(WHAT THE TASK REQUIRES) The answer must be an exact copy of the lines from the one holding "učenici i umjetnici Prve gimnazije" through the final line of the entries, and nothing else.

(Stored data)
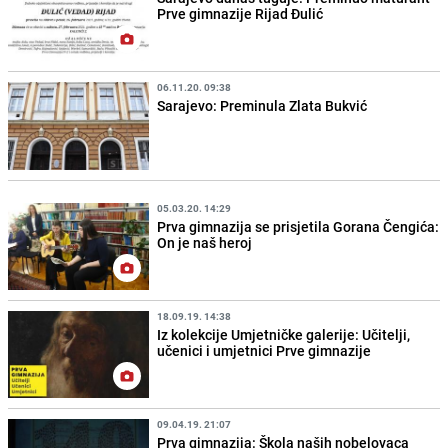
Prve gimnazije Rijad Đulić
06.11.20. 09:38
Sarajevo: Preminula Zlata Bukvić
05.03.20. 14:29
Prva gimnazija se prisjetila Gorana Čengića:
On je naš heroj
18.09.19. 14:38
Iz kolekcije Umjetničke galerije: Učitelji,
učenici i umjetnici Prve gimnazije
09.04.19. 21:07
Prva gimnazija: Škola naših nobelovaca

(RESULT BELOW)
učenici i umjetnici Prve gimnazije
09.04.19. 21:07
Prva gimnazija: Škola naših nobelovaca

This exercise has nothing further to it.